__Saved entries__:
____

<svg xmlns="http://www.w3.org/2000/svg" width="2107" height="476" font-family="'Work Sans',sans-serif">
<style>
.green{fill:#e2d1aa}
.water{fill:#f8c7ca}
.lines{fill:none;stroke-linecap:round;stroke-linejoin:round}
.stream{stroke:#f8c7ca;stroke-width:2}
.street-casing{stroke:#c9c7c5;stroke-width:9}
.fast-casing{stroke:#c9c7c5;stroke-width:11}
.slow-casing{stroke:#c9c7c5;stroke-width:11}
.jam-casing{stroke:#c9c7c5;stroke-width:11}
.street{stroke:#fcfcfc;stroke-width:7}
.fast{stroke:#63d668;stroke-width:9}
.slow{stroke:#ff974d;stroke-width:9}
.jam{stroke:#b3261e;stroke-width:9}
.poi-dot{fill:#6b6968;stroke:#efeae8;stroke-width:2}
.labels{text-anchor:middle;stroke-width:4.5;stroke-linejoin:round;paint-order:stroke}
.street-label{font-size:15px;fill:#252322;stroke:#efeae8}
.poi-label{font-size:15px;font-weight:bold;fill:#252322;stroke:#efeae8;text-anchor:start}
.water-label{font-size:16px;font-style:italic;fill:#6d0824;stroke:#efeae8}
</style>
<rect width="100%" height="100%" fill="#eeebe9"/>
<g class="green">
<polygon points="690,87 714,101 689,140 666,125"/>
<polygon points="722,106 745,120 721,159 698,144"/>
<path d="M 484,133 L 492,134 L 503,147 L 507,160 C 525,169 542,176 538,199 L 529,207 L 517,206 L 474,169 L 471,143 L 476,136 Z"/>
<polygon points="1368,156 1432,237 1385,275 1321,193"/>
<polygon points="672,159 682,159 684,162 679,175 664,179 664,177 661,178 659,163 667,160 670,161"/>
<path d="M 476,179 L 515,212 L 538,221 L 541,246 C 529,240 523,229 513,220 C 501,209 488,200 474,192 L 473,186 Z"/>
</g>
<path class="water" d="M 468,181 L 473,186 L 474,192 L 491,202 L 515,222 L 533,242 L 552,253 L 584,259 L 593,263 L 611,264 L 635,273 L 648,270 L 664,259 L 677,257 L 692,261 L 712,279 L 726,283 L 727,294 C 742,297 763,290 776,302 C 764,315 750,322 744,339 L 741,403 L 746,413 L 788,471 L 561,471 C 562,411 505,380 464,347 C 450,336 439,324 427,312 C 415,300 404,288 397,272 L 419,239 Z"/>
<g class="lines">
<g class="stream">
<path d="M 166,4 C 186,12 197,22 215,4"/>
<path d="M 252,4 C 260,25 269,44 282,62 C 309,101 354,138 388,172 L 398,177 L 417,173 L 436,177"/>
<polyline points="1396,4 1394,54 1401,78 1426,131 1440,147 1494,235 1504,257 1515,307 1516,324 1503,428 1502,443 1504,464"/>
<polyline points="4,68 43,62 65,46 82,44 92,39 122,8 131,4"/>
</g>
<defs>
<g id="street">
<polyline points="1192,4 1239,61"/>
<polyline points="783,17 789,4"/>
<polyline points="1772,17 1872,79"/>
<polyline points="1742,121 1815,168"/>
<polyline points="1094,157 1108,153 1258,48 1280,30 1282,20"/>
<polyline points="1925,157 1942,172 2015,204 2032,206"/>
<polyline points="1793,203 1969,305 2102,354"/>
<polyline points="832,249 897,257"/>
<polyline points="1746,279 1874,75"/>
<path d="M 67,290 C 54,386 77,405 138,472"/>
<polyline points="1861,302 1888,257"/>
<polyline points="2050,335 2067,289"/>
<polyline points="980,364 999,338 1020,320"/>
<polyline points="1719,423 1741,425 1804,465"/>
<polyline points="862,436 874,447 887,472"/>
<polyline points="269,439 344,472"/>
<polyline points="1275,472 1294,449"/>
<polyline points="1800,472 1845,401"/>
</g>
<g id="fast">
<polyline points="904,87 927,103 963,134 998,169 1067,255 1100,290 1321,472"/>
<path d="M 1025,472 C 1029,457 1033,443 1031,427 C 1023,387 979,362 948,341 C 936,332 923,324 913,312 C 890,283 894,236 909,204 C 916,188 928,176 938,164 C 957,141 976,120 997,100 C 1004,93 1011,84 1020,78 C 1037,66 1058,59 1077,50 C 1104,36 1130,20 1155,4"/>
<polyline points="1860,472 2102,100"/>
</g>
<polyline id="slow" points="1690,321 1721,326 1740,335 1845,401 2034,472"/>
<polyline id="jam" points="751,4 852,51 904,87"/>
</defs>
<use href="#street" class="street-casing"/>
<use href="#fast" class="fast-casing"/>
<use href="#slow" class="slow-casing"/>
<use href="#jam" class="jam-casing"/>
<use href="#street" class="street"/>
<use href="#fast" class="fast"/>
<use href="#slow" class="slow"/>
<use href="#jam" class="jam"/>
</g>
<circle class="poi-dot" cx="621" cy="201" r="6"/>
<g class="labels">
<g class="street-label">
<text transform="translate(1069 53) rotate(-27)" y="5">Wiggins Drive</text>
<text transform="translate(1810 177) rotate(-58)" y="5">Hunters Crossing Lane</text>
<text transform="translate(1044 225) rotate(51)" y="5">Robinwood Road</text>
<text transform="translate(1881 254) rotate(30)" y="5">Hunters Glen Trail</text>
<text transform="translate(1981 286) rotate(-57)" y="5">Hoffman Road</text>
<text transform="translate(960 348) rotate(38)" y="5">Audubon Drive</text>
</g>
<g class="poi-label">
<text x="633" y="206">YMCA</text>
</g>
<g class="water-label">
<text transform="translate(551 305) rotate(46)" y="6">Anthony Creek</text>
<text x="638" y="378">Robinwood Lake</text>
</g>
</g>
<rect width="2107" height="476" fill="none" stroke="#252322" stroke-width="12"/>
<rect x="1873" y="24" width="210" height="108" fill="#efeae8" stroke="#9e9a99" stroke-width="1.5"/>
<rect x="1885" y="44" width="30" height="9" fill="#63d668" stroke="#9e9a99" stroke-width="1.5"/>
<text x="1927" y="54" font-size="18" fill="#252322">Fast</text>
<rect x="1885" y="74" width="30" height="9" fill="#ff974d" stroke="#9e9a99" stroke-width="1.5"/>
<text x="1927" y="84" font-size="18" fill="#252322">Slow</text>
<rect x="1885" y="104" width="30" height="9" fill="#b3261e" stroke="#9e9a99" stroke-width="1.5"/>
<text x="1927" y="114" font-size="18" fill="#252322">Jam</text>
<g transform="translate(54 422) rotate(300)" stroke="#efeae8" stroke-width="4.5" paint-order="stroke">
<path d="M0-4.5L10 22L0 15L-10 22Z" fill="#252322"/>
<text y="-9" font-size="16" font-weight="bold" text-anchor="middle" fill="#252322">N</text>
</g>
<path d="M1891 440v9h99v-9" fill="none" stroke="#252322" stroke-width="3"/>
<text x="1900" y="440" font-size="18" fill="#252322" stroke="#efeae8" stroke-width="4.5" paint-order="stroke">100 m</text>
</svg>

____

__DIRECTIONS__:
The records above are to be set down again exactly as written.

__ANSWER__:
<svg xmlns="http://www.w3.org/2000/svg" width="2107" height="476" font-family="'Work Sans',sans-serif">
<style>
.green{fill:#e2d1aa}
.water{fill:#f8c7ca}
.lines{fill:none;stroke-linecap:round;stroke-linejoin:round}
.stream{stroke:#f8c7ca;stroke-width:2}
.street-casing{stroke:#c9c7c5;stroke-width:9}
.fast-casing{stroke:#c9c7c5;stroke-width:11}
.slow-casing{stroke:#c9c7c5;stroke-width:11}
.jam-casing{stroke:#c9c7c5;stroke-width:11}
.street{stroke:#fcfcfc;stroke-width:7}
.fast{stroke:#63d668;stroke-width:9}
.slow{stroke:#ff974d;stroke-width:9}
.jam{stroke:#b3261e;stroke-width:9}
.poi-dot{fill:#6b6968;stroke:#efeae8;stroke-width:2}
.labels{text-anchor:middle;stroke-width:4.5;stroke-linejoin:round;paint-order:stroke}
.street-label{font-size:15px;fill:#252322;stroke:#efeae8}
.poi-label{font-size:15px;font-weight:bold;fill:#252322;stroke:#efeae8;text-anchor:start}
.water-label{font-size:16px;font-style:italic;fill:#6d0824;stroke:#efeae8}
</style>
<rect width="100%" height="100%" fill="#eeebe9"/>
<g class="green">
<polygon points="690,87 714,101 689,140 666,125"/>
<polygon points="722,106 745,120 721,159 698,144"/>
<path d="M 484,133 L 492,134 L 503,147 L 507,160 C 525,169 542,176 538,199 L 529,207 L 517,206 L 474,169 L 471,143 L 476,136 Z"/>
<polygon points="1368,156 1432,237 1385,275 1321,193"/>
<polygon points="672,159 682,159 684,162 679,175 664,179 664,177 661,178 659,163 667,160 670,161"/>
<path d="M 476,179 L 515,212 L 538,221 L 541,246 C 529,240 523,229 513,220 C 501,209 488,200 474,192 L 473,186 Z"/>
</g>
<path class="water" d="M 468,181 L 473,186 L 474,192 L 491,202 L 515,222 L 533,242 L 552,253 L 584,259 L 593,263 L 611,264 L 635,273 L 648,270 L 664,259 L 677,257 L 692,261 L 712,279 L 726,283 L 727,294 C 742,297 763,290 776,302 C 764,315 750,322 744,339 L 741,403 L 746,413 L 788,471 L 561,471 C 562,411 505,380 464,347 C 450,336 439,324 427,312 C 415,300 404,288 397,272 L 419,239 Z"/>
<g class="lines">
<g class="stream">
<path d="M 166,4 C 186,12 197,22 215,4"/>
<path d="M 252,4 C 260,25 269,44 282,62 C 309,101 354,138 388,172 L 398,177 L 417,173 L 436,177"/>
<polyline points="1396,4 1394,54 1401,78 1426,131 1440,147 1494,235 1504,257 1515,307 1516,324 1503,428 1502,443 1504,464"/>
<polyline points="4,68 43,62 65,46 82,44 92,39 122,8 131,4"/>
</g>
<defs>
<g id="street">
<polyline points="1192,4 1239,61"/>
<polyline points="783,17 789,4"/>
<polyline points="1772,17 1872,79"/>
<polyline points="1742,121 1815,168"/>
<polyline points="1094,157 1108,153 1258,48 1280,30 1282,20"/>
<polyline points="1925,157 1942,172 2015,204 2032,206"/>
<polyline points="1793,203 1969,305 2102,354"/>
<polyline points="832,249 897,257"/>
<polyline points="1746,279 1874,75"/>
<path d="M 67,290 C 54,386 77,405 138,472"/>
<polyline points="1861,302 1888,257"/>
<polyline points="2050,335 2067,289"/>
<polyline points="980,364 999,338 1020,320"/>
<polyline points="1719,423 1741,425 1804,465"/>
<polyline points="862,436 874,447 887,472"/>
<polyline points="269,439 344,472"/>
<polyline points="1275,472 1294,449"/>
<polyline points="1800,472 1845,401"/>
</g>
<g id="fast">
<polyline points="904,87 927,103 963,134 998,169 1067,255 1100,290 1321,472"/>
<path d="M 1025,472 C 1029,457 1033,443 1031,427 C 1023,387 979,362 948,341 C 936,332 923,324 913,312 C 890,283 894,236 909,204 C 916,188 928,176 938,164 C 957,141 976,120 997,100 C 1004,93 1011,84 1020,78 C 1037,66 1058,59 1077,50 C 1104,36 1130,20 1155,4"/>
<polyline points="1860,472 2102,100"/>
</g>
<polyline id="slow" points="1690,321 1721,326 1740,335 1845,401 2034,472"/>
<polyline id="jam" points="751,4 852,51 904,87"/>
</defs>
<use href="#street" class="street-casing"/>
<use href="#fast" class="fast-casing"/>
<use href="#slow" class="slow-casing"/>
<use href="#jam" class="jam-casing"/>
<use href="#street" class="street"/>
<use href="#fast" class="fast"/>
<use href="#slow" class="slow"/>
<use href="#jam" class="jam"/>
</g>
<circle class="poi-dot" cx="621" cy="201" r="6"/>
<g class="labels">
<g class="street-label">
<text transform="translate(1069 53) rotate(-27)" y="5">Wiggins Drive</text>
<text transform="translate(1810 177) rotate(-58)" y="5">Hunters Crossing Lane</text>
<text transform="translate(1044 225) rotate(51)" y="5">Robinwood Road</text>
<text transform="translate(1881 254) rotate(30)" y="5">Hunters Glen Trail</text>
<text transform="translate(1981 286) rotate(-57)" y="5">Hoffman Road</text>
<text transform="translate(960 348) rotate(38)" y="5">Audubon Drive</text>
</g>
<g class="poi-label">
<text x="633" y="206">YMCA</text>
</g>
<g class="water-label">
<text transform="translate(551 305) rotate(46)" y="6">Anthony Creek</text>
<text x="638" y="378">Robinwood Lake</text>
</g>
</g>
<rect width="2107" height="476" fill="none" stroke="#252322" stroke-width="12"/>
<rect x="1873" y="24" width="210" height="108" fill="#efeae8" stroke="#9e9a99" stroke-width="1.5"/>
<rect x="1885" y="44" width="30" height="9" fill="#63d668" stroke="#9e9a99" stroke-width="1.5"/>
<text x="1927" y="54" font-size="18" fill="#252322">Fast</text>
<rect x="1885" y="74" width="30" height="9" fill="#ff974d" stroke="#9e9a99" stroke-width="1.5"/>
<text x="1927" y="84" font-size="18" fill="#252322">Slow</text>
<rect x="1885" y="104" width="30" height="9" fill="#b3261e" stroke="#9e9a99" stroke-width="1.5"/>
<text x="1927" y="114" font-size="18" fill="#252322">Jam</text>
<g transform="translate(54 422) rotate(300)" stroke="#efeae8" stroke-width="4.5" paint-order="stroke">
<path d="M0-4.5L10 22L0 15L-10 22Z" fill="#252322"/>
<text y="-9" font-size="16" font-weight="bold" text-anchor="middle" fill="#252322">N</text>
</g>
<path d="M1891 440v9h99v-9" fill="none" stroke="#252322" stroke-width="3"/>
<text x="1900" y="440" font-size="18" fill="#252322" stroke="#efeae8" stroke-width="4.5" paint-order="stroke">100 m</text>
</svg>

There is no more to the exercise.